Kirche hat schon seit Jahrhunderten Menschen unterdrückt, Kriegstreiberei (Kreuzzüge) begangen und sich stets an der Menschheit, vermutlich um ihrer selbst, bereichert. Naturwissenschaftlerinnen wurden als Hexenverbrand usw.

Kirche ist Kommerzialisierung des Glaubens. Ihr Status gehört abgeschafft, sie sollte nur noch nach dem Vereinsrecht bestehen dürfen. Schluss mit Arbeitnehmerausbeutung, Kirchensteuer und sonstigen Privilegien. Es ist auch nicht einzusehen, dass einem Sonntags zu unchristlicher Zeit Glockengeläut aus dem Schlaf holt.

Account gelöscht!

21.10.2013, 14:49 Uhr

Wenn ein Theologe spricht kommt nur eins heraus: eine Mär, die versucht Tatsachen in eine Mär zu verbiegen.

Oliver42

21.10.2013, 15:00 Uhr

Tja ein sehr schönes Märchen, das uns dort der Theologe Thomas Schüller erzählt.

Wer es glaubt, der glaubt auch an den Weihnachtsmann.

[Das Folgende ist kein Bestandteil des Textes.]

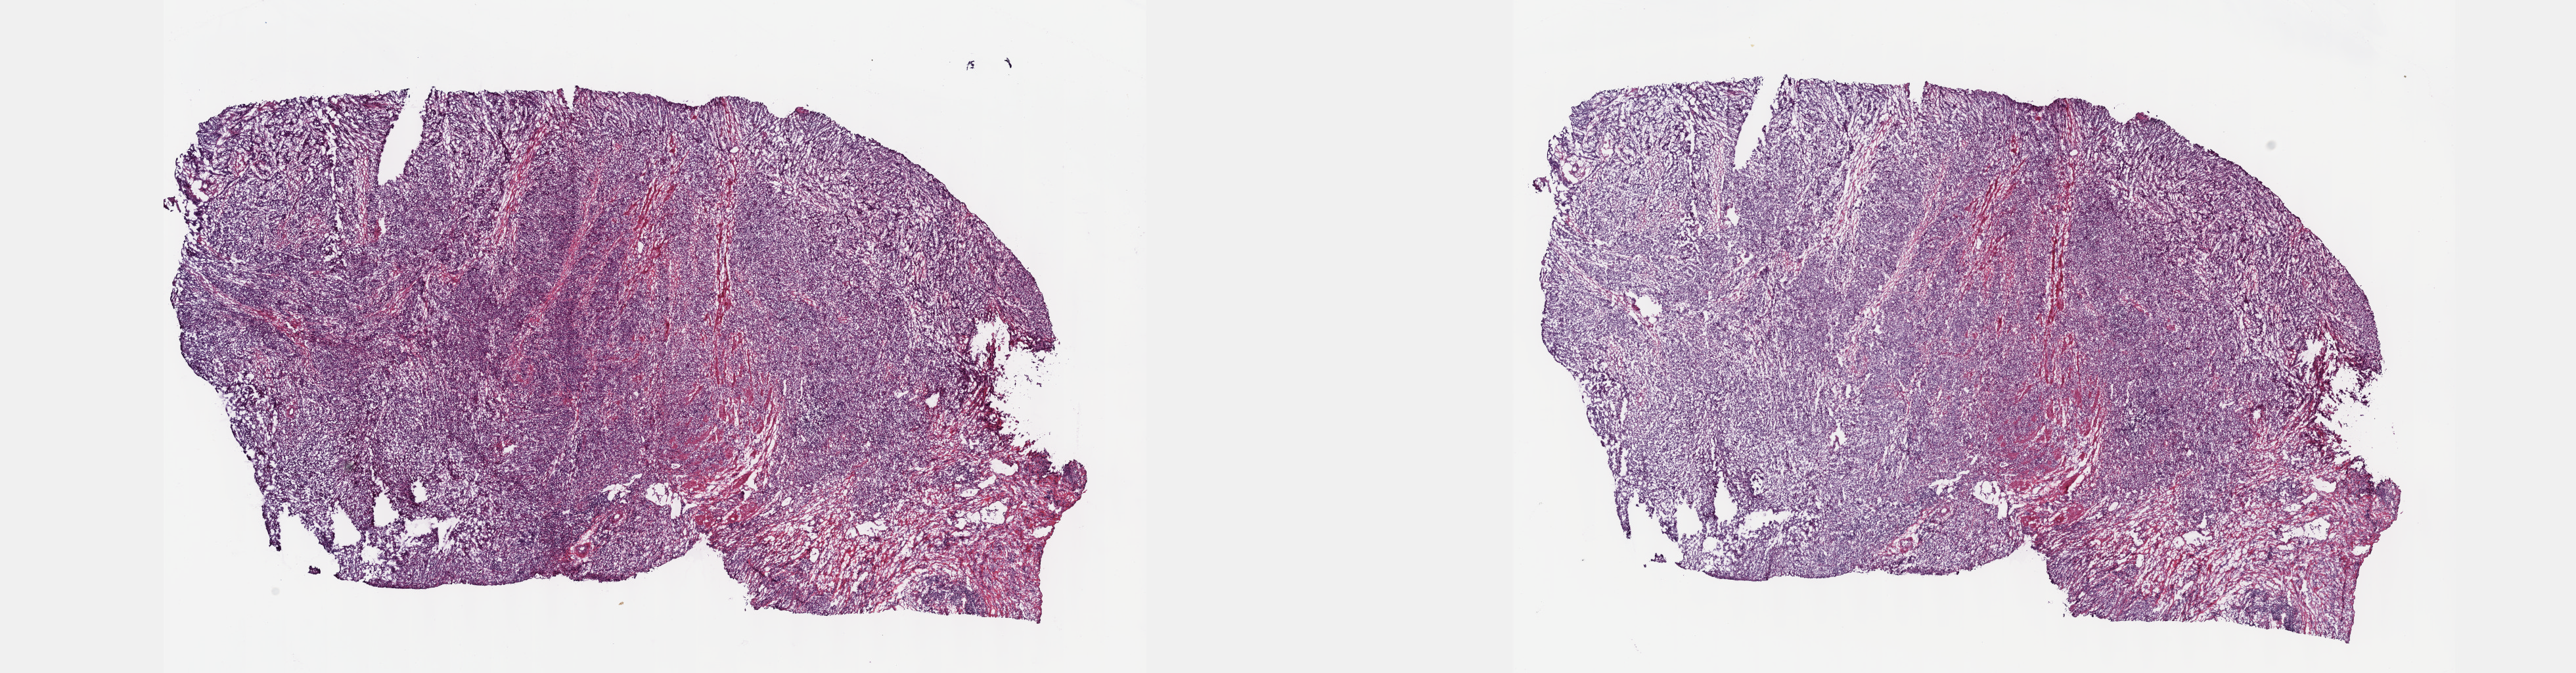
Whole-slide histology image, H&E, shown as a low-resolution overview of the whole scanned area (about 31.7 x 8.3 mm), frozen section from the top of the tissue portion, esophagus, primary tumour sample. Patient: male, age at initial diagnosis 60 years. Histologic grade: G3 (poorly differentiated). Slide review estimates, as recorded: tumour cells 100%, tumour nuclei 90%, normal cells 0%, stromal cells 0%, necrosis 0%. Inflammatory infiltration, as recorded: lymphocyte infiltration 0%, monocyte infiltration 0%, neutrophil infiltration 0%.
- pathologic diagnosis: Squamous cell carcinoma, NOS (lower third of esophagus)
- AJCC pathologic stage: IIIA (7th edition)
- TNM: T3 N1 M0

Ich empfehle jedem nur sich genau anzuschauen, welche Grundstücke in den Städten, welche Einkaufspassagen und welche landwirtschaftlichen Flächen in den einzelnen Kirchengemeinden, dem Bistum bzw. den einzelnen Kirchengemeinden gehören. Da kommt laut Recherchen des Teams von Günther Jauch eine Fläche zusammen, die die Größenordnung von Berlin und Saarland zusammen hat.

Hinzukommen Beteiligungen an Medienunternehmen, wie dem Weltbild-Verlag, usw.

Insbesondere ie katholische Kirche in Deutschland gehört zu den reichsten Kichen der Welt. Bei der evangelischen Kirche in Deutschland ist dies nicht ganz so stark ausgeprägt, da ihre historischen Kernverbreitungsgebiete in Ostdeutschland lagen und dort die DDR-Zeit und der Sozialismus die evangelischen Landeskirchen "arm" hat werden lassen.

Aber alles in allem ein wunderbares Märchen, das uns hier Herr Thomas Schüller erzählt.